On his peculiar blog, The Other John Updike Archive, Paul Moran documents correspondence and personal artifacts lifted from the author’s trash. In a profile of Moran, Adrienne LaFrance considers how the project “raises fundamental questions about celebrity, privacy, and who ultimately determines the value and scope of an artist’s legacy”:

Moran has kept thousands of pieces of Updike’s garbage—a trove that he says includes photographs, discarded drafts of stories, canceled checks, White House dish_updikestrashylegacy invitations, Christmas cards, love letters, floppy disks, a Mickey Mouse flip book, and a pair of brown tasseled loafers. … James Plath, who is president of The John Updike Society, says Updike would have been “appalled” and “horrified” by Moran sifting through his trash. But Plath commends Moran for what he did. “If I was in the area, I would have done the same thing maybe. I think he did the world’s best dumpster diving.” Others, like the Updike estate’s literary agent Andrew Wylie, see it differently. “Anything he has is stolen,” Wylie said of Moran. “He was a dumpster digger. And he would steal the Updike’s trashbags every Wednesday … The family takes the situation very seriously.
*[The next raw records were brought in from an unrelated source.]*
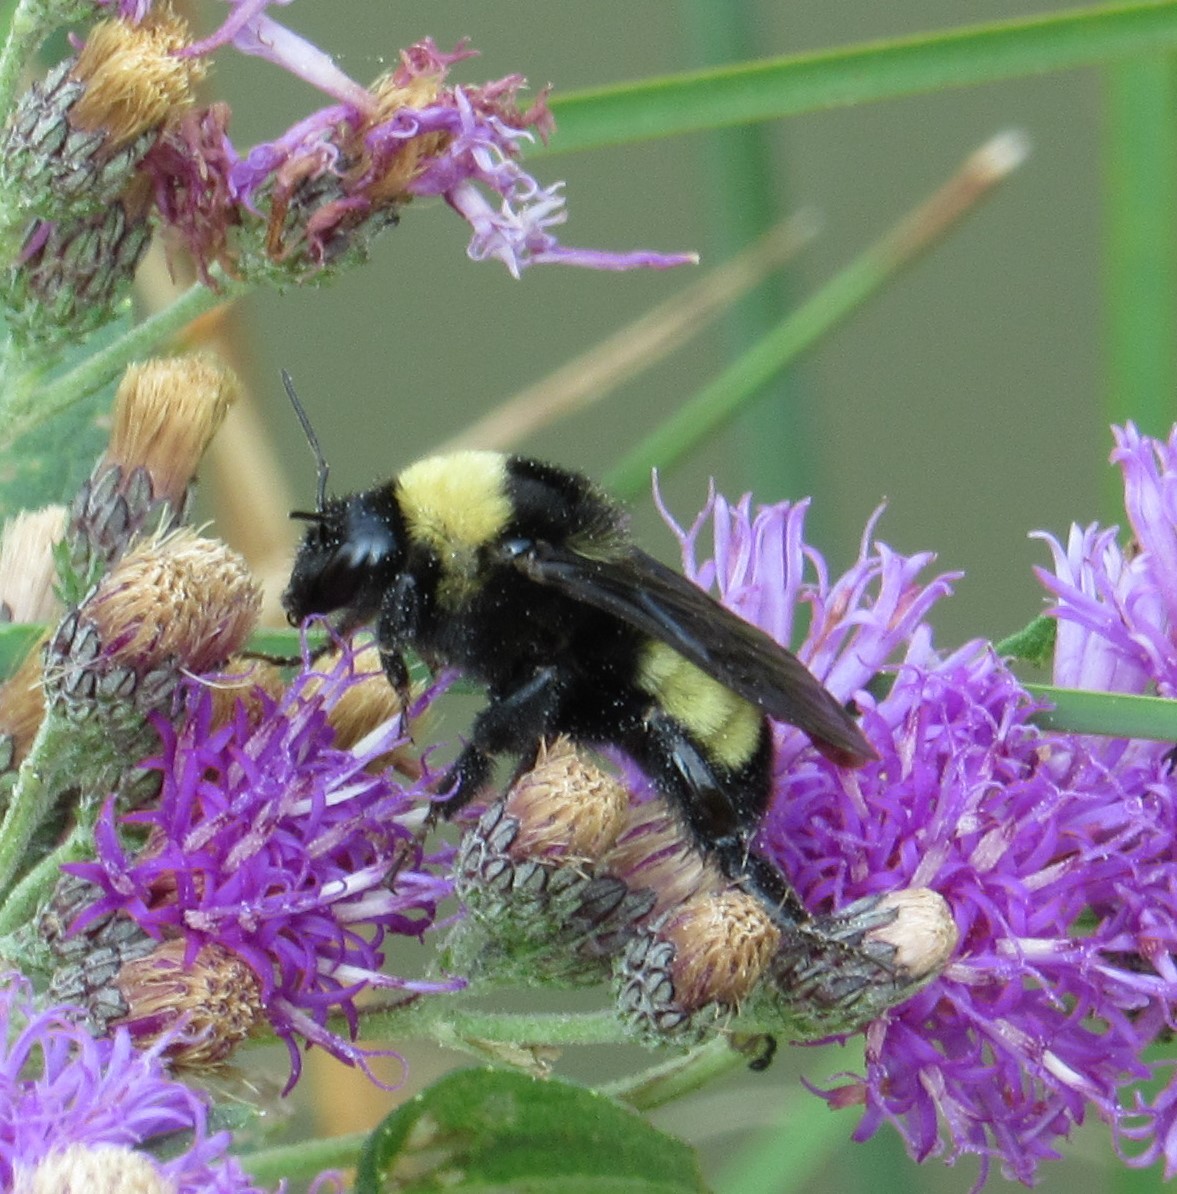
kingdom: Animalia
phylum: Arthropoda
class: Insecta
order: Hymenoptera
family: Apidae
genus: Bombus
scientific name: Bombus pensylvanicus
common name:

They have certainly tried to get him to stop but he’s not stopped.” …

“It was disgusting, the actual pursuit of it,” Moran told me. “The immediacy made it seem so wrong, but longterm, if you flash back on virtually any major author or historical artist, you would think, ‘I wish I had Mark Twain’s stuff or Andy Warhol’s stuff.’ The only morality, as somebody said to me, is if you could focus more on the culture than the vulture aspect … I just hope that it enhances his legacy.”